◆ **STUDY TEXT**
Content starts
For my birthday several years ago, I met a guy at a puja it's like a Tantra event for those listeners who don't know and I was attracted to him and it was my birthday the following week and I asked him if he would come, like I wanted him to be my birthday gift to me, and what ended up happening was he came to me, me and what ended up happening was he came to me and we had, I don't know, like a five hour cuddle session in the you know break up with lunch and stuff, but we just spent the whole time cuddling. I've never been more turned on in my entire life, including, you know, like ultimate fantasy dreams. This was the most amazing connective, prolonged turn on and feeling cherished state I had ever been in. I couldn't have even imagined this. We didn't even kiss, it was just like a non-sexual cuddling touching. Oh my God, it was profound, like game changing it's amazing, yeah.

Speaker 2:

So that reminds me. Sometimes I have people come to me they're like I'm looking for a sex coach Cause I'll say, like so how did you find me? What were you Googling? I want to have an idea of what you're looking for, right. And I had a client recently that was like I Googled sex coach and I was like, okay, well, you need to know what my boundaries are around that Cause I was a hands on Like. Some people are just hands on learners, right, and I'm totally. That was totally my thing for a while. I have this poster in my office that talks about the order of relationships in like, like nature versus our culture, right, and in nature, the number one thing that has to happen is safety Right.

Speaker 2:

Right. And then proximity, like if two animals know that they can be safe like two lions, they're going to growl at each other and figure out are you going to kill me, right? Once they establish they're not going to kill each other, then they can have closer proximity to each other and then touch and each other. And then touch and sex happens, and then bonding and love happens. In our culture we do it backwards.

Speaker 1:

Right.
Content ends
◆ **SUPPLIED DATA**
Content starts
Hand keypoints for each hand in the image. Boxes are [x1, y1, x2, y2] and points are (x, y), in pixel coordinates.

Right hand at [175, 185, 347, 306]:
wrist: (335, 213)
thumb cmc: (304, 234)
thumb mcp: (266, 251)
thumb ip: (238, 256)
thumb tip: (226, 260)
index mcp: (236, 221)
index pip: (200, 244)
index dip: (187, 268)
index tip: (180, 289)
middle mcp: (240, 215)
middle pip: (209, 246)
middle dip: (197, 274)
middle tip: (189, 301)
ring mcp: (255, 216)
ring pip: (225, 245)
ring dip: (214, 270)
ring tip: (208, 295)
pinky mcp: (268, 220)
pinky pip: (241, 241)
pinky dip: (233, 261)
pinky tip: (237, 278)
Content ends
Content starts
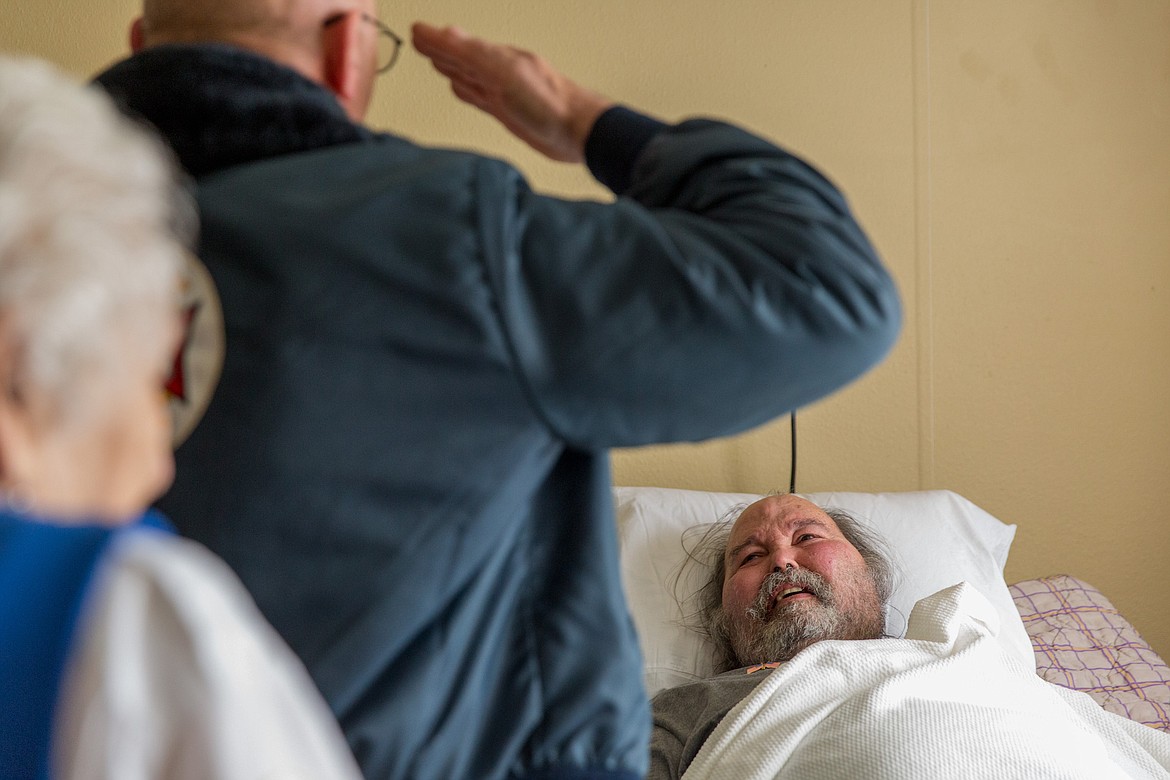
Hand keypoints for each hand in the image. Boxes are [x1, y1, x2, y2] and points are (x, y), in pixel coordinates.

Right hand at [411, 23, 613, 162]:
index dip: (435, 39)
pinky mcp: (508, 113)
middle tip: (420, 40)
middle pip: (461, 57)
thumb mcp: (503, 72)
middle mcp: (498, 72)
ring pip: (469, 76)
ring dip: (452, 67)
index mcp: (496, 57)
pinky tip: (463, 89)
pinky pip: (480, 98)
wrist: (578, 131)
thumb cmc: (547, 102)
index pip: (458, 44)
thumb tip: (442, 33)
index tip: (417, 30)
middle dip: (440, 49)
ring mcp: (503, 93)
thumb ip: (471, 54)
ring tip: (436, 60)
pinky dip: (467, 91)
Content ends
Content starts
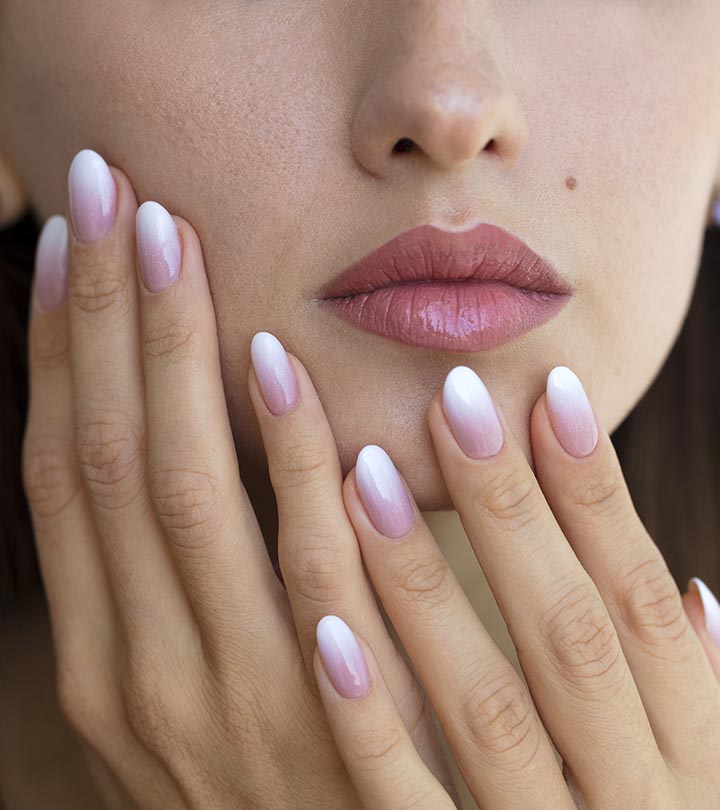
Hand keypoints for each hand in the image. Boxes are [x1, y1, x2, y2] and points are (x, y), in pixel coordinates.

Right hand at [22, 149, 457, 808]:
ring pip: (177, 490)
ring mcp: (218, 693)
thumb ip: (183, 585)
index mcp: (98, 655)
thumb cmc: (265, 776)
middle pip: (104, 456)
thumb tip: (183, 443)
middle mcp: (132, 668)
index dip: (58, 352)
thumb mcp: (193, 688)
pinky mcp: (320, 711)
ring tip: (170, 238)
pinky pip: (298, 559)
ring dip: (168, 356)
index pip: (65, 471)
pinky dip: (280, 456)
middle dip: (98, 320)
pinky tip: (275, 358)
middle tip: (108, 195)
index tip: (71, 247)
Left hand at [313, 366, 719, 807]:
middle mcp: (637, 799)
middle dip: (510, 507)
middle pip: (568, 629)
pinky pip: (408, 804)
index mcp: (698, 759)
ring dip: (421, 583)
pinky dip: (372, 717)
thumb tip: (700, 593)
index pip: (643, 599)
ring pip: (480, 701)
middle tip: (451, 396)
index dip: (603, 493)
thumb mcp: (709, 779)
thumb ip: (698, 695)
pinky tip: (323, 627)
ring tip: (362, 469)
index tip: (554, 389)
Content ends
◆ **WORK TASK 1**
According to the second speaker in the transcript, what is the number one thing that has to happen in nature?
◆ **WORK TASK 2**
Copy the transcript from "So that reminds" to "is safety Right.", renaming "poster" as "chart".

◆ **YOUR SOLUTION 1**
Safety.

◆ **YOUR SOLUTION 2**
So that reminds me. Sometimes I have people come to me they're like I'm looking for a sex coach Cause I'll say, like so how did you find me? What were you Googling? I want to have an idea of what you're looking for, right. And I had a client recently that was like I Googled sex coach and I was like, okay, well, you need to know what my boundaries are around that Cause I was a hands on Like. Some people are just hands on learners, right, and I'm totally. That was totally my thing for a while. I have this chart in my office that talks about the order of relationships in like, like nature versus our culture, right, and in nature, the number one thing that has to happen is safety Right.